Mimi Levine’s morning routine isn’t too different from other college students’, but it comes with a twist. When she wakes up, she brushes her teeth with her homemade toothpaste, puts on the deodorant she creates using online recipes, and, if she doesn’t have time for a shower, pats her hair down with a concoction of cornstarch and cocoa powder — and that’s before she starts her day. She has a slew of unusual practices, such as upcycling old chopsticks to use as stirrers, collecting wasted straws from restaurants and creating art out of litter. Levine has been called “quirky,” but everything she does has a purpose: to reduce the amount of waste she produces.
Levine, who is from Colorado, isn’t alone, but people like her are few and far between. Only about 34.5 percent of waste in the U.S. is recycled, and the average American generates about 4.35 pounds of waste per day — over 1,500 pounds per person each year. This statistic worries Levine, who calls plastic her “worst enemy.”
But Levine wasn’t always conscious of how her actions impacted the environment. It wasn’t until she studied abroad in Copenhagen that she realized just how far behind the U.S. was ecologically. “[My roommates in Denmark] were so surprised that I didn’t compost and that it wasn’t a normal thing for families in the U.S. to do, and they were surprised about just little things I’d do that I didn’t even realize were wasteful,” Levine says.

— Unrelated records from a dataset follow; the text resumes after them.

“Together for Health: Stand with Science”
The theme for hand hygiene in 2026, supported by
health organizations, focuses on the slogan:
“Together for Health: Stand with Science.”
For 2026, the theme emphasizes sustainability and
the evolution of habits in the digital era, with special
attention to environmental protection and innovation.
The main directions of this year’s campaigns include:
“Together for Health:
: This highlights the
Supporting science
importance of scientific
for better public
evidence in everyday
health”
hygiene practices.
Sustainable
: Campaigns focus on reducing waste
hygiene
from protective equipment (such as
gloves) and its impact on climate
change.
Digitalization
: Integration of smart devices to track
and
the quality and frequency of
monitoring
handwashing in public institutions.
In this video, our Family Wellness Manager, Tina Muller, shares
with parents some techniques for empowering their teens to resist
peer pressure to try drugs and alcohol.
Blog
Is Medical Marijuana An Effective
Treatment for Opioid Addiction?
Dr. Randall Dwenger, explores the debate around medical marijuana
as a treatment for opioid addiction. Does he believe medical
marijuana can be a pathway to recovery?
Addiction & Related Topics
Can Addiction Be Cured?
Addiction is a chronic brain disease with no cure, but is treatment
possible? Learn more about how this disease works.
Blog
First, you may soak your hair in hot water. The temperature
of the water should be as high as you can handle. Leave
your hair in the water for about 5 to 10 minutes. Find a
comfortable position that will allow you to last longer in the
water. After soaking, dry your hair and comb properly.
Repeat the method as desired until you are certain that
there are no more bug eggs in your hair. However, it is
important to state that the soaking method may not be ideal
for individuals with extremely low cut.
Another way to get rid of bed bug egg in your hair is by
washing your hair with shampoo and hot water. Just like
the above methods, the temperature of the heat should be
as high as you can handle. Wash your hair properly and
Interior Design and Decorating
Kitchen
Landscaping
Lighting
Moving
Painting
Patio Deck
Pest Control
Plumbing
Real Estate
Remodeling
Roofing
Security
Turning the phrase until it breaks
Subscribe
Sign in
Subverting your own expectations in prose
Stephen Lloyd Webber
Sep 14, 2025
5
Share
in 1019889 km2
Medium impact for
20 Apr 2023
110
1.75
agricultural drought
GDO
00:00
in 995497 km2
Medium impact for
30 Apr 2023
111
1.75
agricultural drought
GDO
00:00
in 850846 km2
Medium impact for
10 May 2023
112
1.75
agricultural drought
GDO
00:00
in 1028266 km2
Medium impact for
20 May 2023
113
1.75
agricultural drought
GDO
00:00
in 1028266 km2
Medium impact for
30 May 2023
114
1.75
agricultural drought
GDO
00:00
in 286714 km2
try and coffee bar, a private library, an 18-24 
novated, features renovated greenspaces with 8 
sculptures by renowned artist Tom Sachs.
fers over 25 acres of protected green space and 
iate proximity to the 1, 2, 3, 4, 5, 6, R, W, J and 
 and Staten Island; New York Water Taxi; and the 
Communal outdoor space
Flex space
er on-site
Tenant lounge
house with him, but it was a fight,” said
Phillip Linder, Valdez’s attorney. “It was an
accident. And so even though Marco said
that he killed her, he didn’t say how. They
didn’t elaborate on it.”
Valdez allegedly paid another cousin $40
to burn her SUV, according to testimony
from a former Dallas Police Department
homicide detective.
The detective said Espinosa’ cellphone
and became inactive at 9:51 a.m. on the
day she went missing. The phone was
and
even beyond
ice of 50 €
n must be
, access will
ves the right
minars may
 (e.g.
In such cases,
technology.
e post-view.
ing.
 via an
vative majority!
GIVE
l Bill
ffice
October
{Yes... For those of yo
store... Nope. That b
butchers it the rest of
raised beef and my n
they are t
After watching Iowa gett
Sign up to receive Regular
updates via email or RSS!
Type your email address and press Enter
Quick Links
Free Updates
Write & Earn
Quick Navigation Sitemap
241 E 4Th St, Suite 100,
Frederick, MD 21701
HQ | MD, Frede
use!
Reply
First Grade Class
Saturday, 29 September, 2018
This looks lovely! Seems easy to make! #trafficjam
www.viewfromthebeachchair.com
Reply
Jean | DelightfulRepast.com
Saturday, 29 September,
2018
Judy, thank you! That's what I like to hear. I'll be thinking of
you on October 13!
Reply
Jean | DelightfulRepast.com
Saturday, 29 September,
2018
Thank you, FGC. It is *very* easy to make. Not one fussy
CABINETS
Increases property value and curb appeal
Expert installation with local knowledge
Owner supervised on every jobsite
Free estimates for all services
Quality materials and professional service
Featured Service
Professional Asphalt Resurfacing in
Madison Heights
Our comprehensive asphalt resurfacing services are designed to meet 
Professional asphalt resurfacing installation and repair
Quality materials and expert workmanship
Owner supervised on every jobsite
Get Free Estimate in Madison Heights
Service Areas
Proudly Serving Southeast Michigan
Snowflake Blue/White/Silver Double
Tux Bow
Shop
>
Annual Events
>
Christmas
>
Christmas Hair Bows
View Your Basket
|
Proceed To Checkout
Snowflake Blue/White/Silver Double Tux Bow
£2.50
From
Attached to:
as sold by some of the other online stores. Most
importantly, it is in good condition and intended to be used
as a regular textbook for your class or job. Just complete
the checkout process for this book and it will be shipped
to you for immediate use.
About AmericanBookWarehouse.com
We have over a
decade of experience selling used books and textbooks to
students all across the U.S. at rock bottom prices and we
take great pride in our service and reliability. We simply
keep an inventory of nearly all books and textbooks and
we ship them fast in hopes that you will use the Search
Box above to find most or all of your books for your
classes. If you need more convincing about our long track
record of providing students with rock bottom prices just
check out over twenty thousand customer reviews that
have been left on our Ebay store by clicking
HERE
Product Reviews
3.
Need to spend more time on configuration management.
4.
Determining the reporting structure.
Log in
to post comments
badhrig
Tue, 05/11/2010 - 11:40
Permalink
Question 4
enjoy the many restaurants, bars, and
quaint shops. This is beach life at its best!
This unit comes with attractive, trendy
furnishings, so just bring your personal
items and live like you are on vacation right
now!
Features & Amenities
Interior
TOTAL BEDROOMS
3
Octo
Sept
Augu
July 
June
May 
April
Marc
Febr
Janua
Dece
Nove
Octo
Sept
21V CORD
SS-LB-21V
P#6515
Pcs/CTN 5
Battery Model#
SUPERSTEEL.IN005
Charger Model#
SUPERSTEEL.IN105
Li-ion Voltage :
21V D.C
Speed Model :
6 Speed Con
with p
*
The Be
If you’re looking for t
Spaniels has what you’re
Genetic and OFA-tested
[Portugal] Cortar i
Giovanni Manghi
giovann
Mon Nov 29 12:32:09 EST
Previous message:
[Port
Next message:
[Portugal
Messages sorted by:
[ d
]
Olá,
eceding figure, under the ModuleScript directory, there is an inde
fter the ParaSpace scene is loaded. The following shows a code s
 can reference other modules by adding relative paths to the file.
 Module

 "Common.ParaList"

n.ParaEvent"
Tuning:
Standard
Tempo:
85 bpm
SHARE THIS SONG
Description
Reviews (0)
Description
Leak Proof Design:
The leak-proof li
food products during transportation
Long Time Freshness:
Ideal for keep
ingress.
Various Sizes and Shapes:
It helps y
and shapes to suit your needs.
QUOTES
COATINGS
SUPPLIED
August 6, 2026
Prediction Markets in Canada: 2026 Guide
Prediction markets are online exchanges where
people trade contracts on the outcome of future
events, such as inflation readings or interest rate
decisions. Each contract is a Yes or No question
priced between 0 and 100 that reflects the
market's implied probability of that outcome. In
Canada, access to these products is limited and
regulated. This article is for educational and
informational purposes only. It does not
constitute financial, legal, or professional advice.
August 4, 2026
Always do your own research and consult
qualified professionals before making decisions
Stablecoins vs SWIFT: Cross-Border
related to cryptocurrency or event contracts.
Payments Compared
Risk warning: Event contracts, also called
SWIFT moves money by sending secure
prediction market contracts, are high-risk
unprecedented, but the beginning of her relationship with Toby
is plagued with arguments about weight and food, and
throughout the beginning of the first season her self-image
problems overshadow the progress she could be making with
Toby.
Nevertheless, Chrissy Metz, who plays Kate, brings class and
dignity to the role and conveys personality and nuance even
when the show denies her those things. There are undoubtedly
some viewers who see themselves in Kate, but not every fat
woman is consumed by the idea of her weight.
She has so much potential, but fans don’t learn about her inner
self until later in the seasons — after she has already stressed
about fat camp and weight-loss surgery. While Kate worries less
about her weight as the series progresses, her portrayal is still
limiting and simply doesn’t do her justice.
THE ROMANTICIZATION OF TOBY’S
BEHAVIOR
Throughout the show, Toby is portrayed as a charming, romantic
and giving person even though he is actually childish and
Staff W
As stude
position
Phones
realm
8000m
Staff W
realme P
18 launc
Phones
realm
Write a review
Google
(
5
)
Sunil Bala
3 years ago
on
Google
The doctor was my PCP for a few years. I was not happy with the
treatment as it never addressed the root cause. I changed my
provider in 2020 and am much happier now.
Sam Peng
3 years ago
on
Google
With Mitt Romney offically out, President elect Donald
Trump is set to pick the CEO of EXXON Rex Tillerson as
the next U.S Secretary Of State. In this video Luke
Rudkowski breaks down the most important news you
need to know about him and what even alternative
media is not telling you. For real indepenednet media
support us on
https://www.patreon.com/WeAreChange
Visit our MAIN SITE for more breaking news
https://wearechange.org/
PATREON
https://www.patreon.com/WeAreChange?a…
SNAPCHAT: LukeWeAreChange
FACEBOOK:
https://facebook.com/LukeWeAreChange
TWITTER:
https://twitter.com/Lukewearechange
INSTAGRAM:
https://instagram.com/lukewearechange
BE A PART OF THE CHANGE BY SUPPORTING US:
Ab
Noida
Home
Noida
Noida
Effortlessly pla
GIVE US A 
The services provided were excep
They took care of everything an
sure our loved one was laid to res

Levine began researching how the human footprint affects the planet. What she found were harrowing statistics, such as the fact that one hamburger patty uses as much water as two months of showering and that Americans use enough straws in one day to fill up 125 school busses, according to NPS. “I can’t even imagine one bus full of straws,” Levine says. “How is this possible and how is this OK? It’s crazy to think that there’s an island out in ocean that’s twice size of Texas made completely out of plastic, and I just don’t understand how people are OK with it.”